▶ [What to do]
Repeat the records word for word, from the line holding "Which has a" through the end of the records, with that line included. Leave the pictures out of your answer.
Material supplied: Begin
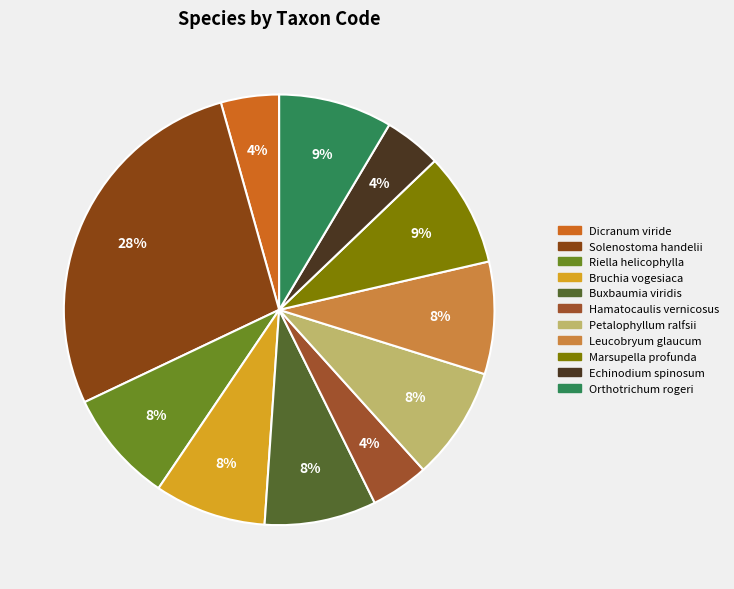

Count the number of slices in the pie.

11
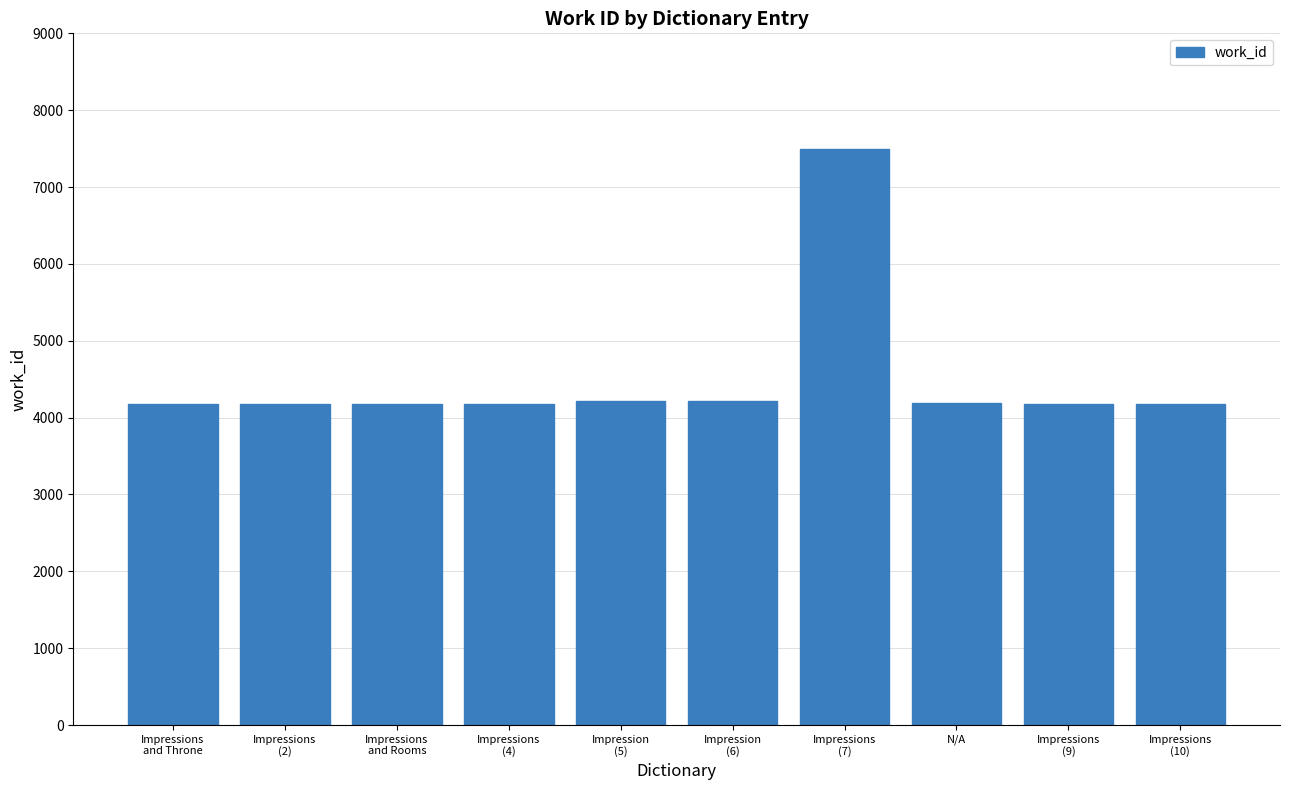

What is the minimum value shown in the chart?

4178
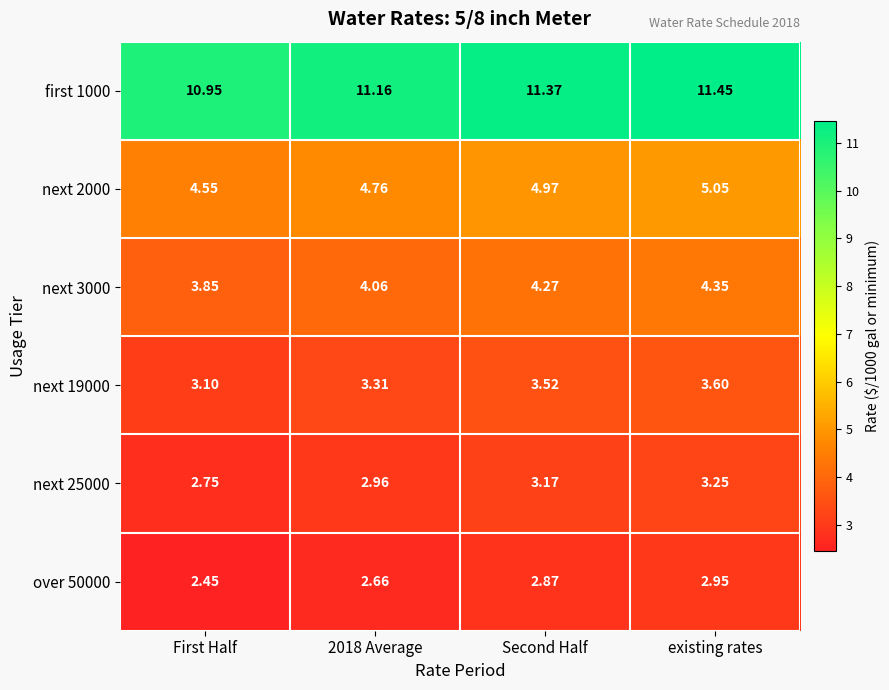

At which category does the chart reach its minimum across all series?

First Half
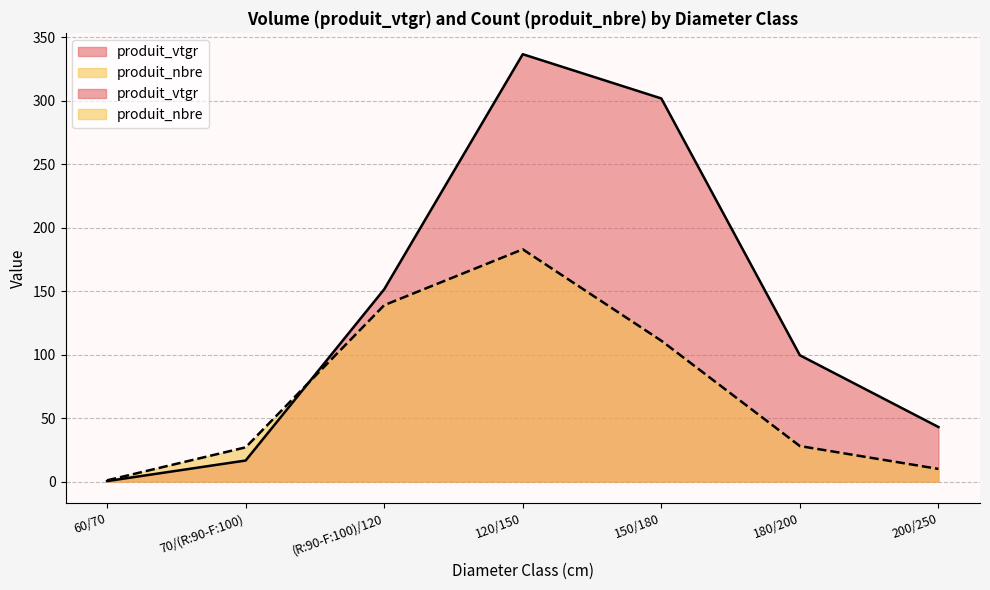

Which has a higher value, 60/70 or 70/(R:90-F:100)?

70/(R:90-F:100)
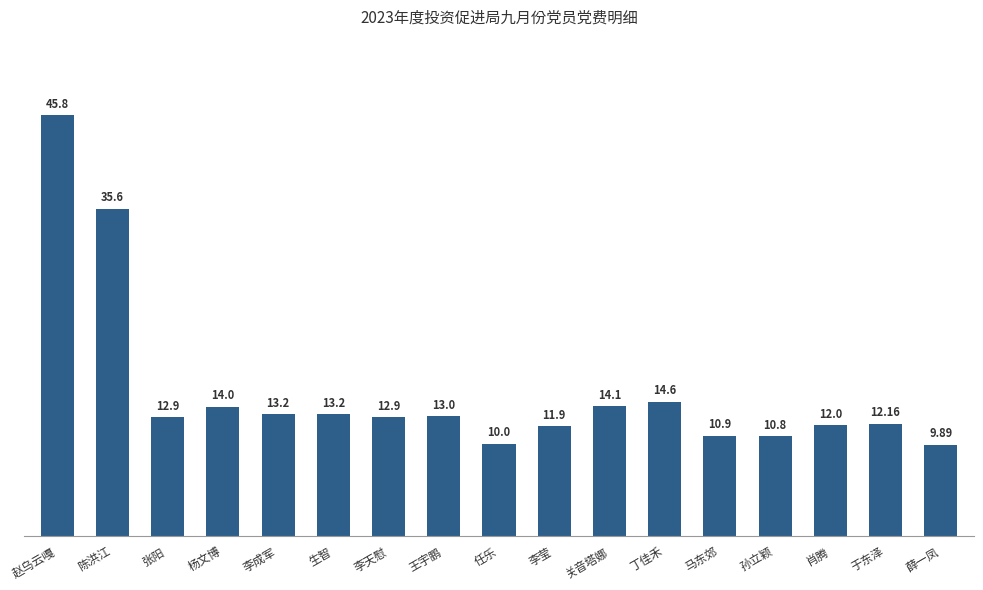

What is the sum of the values at 任乐 and 李莹?

21.9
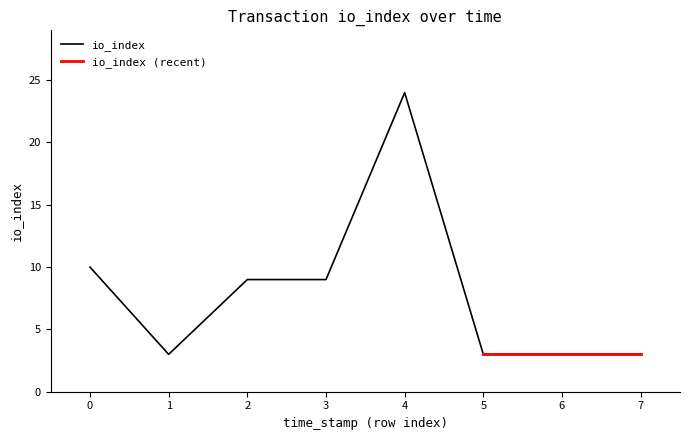

At which label does io_index reach its peak?

4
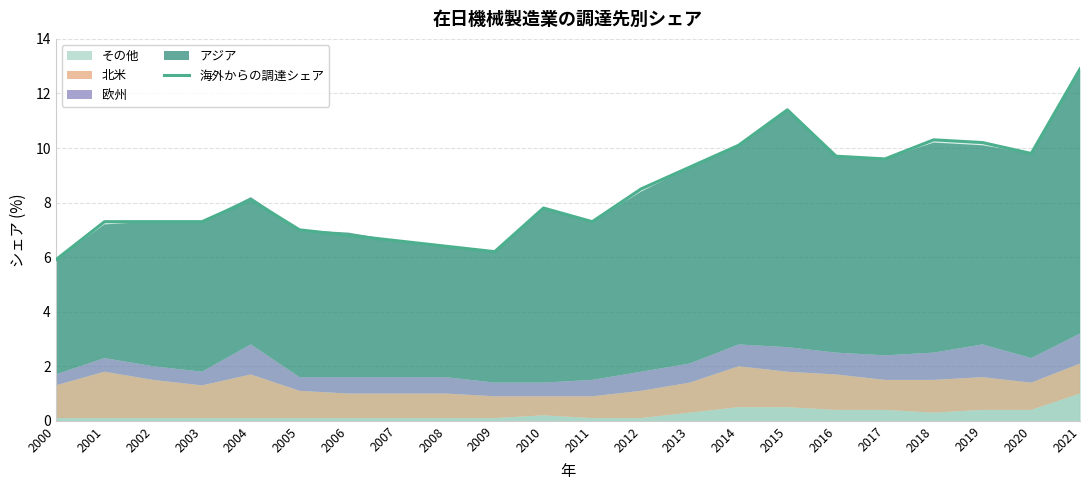

True or false: the data shows 10.6 at 2003.

False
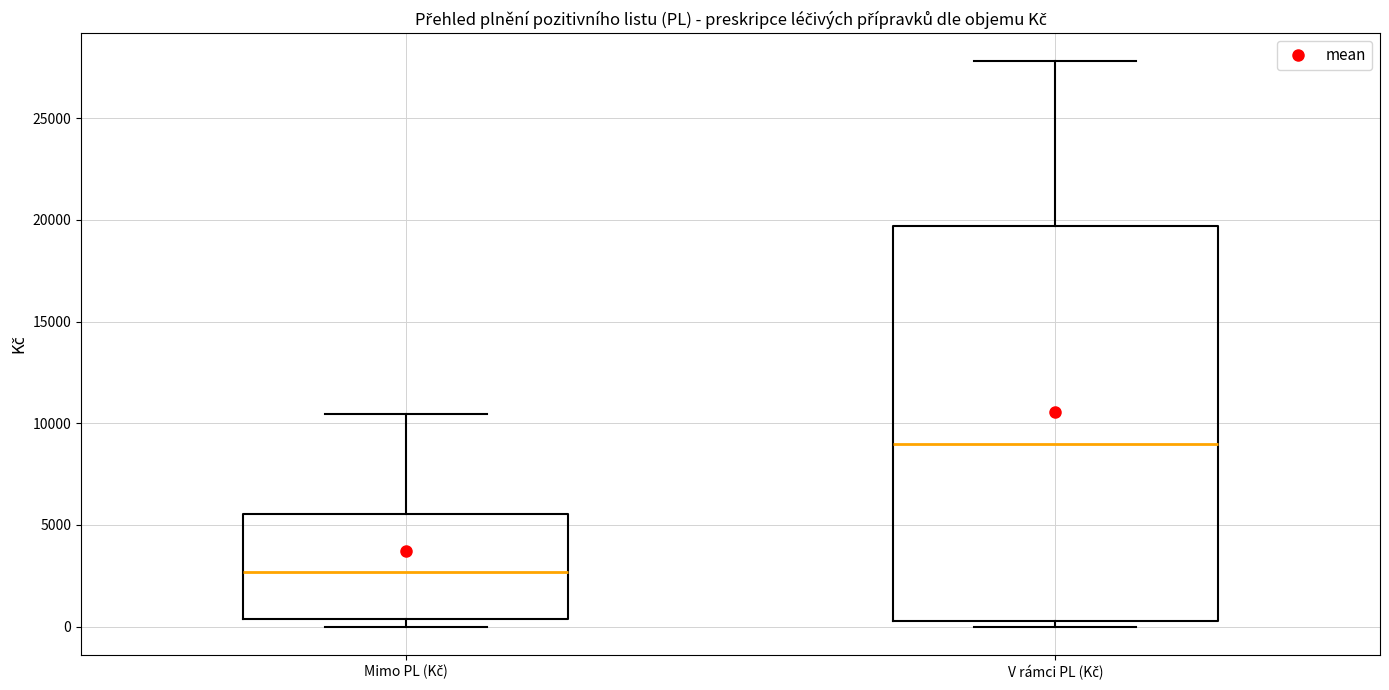

Reading left to right, transcribe this box plot: for each box, give where its median line is, the range the box spans, and where its two whiskers end, as read against the y-axis. The values are not printed on the chart, so give them approximately, as read against the axis.

Mimo PL (Kč): median 2500, box 500 to 5500, whiskers 0 to 10500
V rámci PL (Kč): median 9000, box 500 to 19500, whiskers 0 to 28000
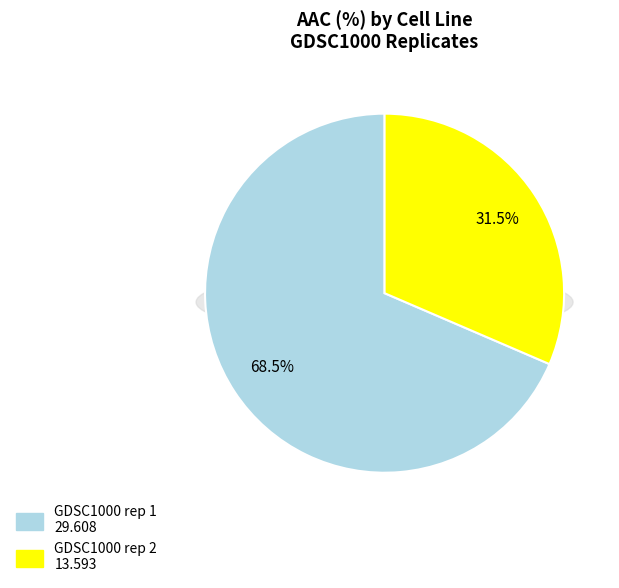

To the nearest percent, what portion does GDSC1000 rep 1 represent?

69%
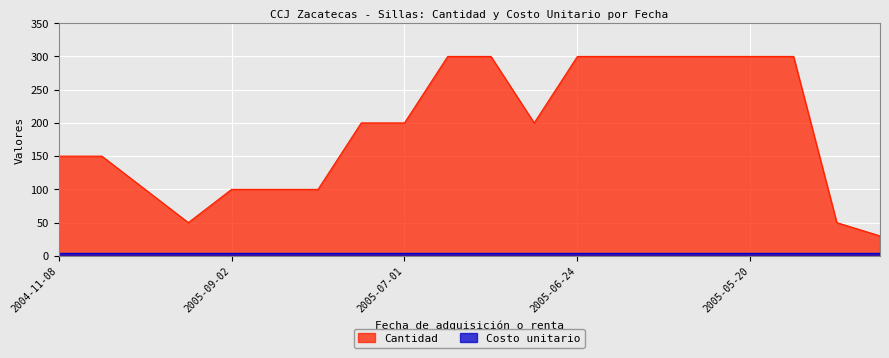

Rank the categories by value from highest to lowest.

2005-07-08, 2005-06-10, 2005-06-24, 2005-06-03, 2005-05-27, 2005-05-13, 2005-05-20, 2005-04-01, 2005-08-05, 2005-07-01, 2005-06-17, 2004-11-08, 2004-10-15, 2005-10-20, 2005-09-02, 2005-08-12, 2005-08-26, 2005-09-28, 2005-03-14, 2006-09-22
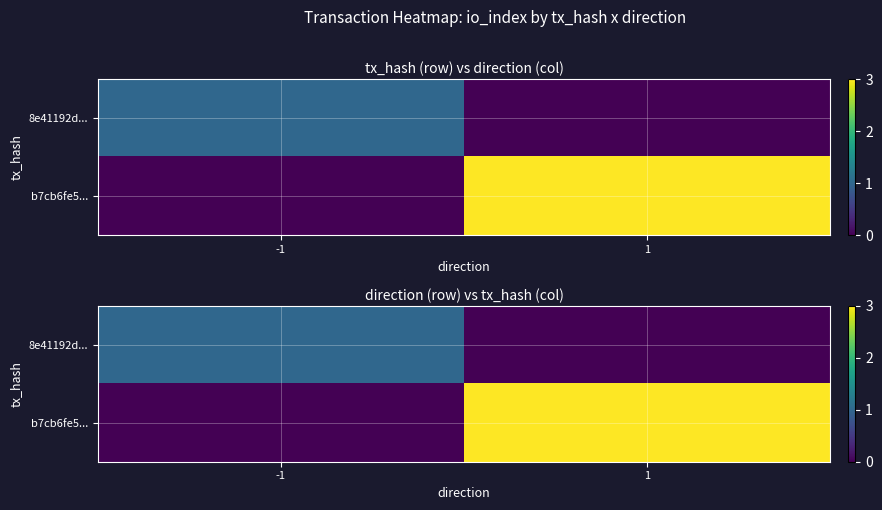

Count the 8e41192d... values in the range 0 to 1.

2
Material supplied: End
▶ [Solution for this task]
Which has a higher value, 60/70 or 70/(R:90-F:100)?

70/(R:90-F:100)

What is the sum of the values at 任乐 and 李莹?

21.9

At which label does io_index reach its peak?

4

True or false: the data shows 10.6 at 2003.

False

Reading left to right, transcribe this box plot: for each box, give where its median line is, the range the box spans, and where its two whiskers end, as read against the y-axis. The values are not printed on the chart, so give them approximately, as read against the axis.

Mimo PL (Kč): median 2500, box 500 to 5500, whiskers 0 to 10500
V rámci PL (Kč): median 9000, box 500 to 19500, whiskers 0 to 28000

To the nearest percent, what portion does GDSC1000 rep 1 represent?

69%

Rank the categories by value from highest to lowest.

2005-07-08, 2005-06-10, 2005-06-24, 2005-06-03, 2005-05-27, 2005-05-13, 2005-05-20, 2005-04-01, 2005-08-05, 2005-07-01, 2005-06-17, 2004-11-08, 2004-10-15, 2005-10-20, 2005-09-02, 2005-08-12, 2005-08-26, 2005-09-28, 2005-03-14, 2006-09-22

Count the 8e41192d... values in the range 0 to 1.

2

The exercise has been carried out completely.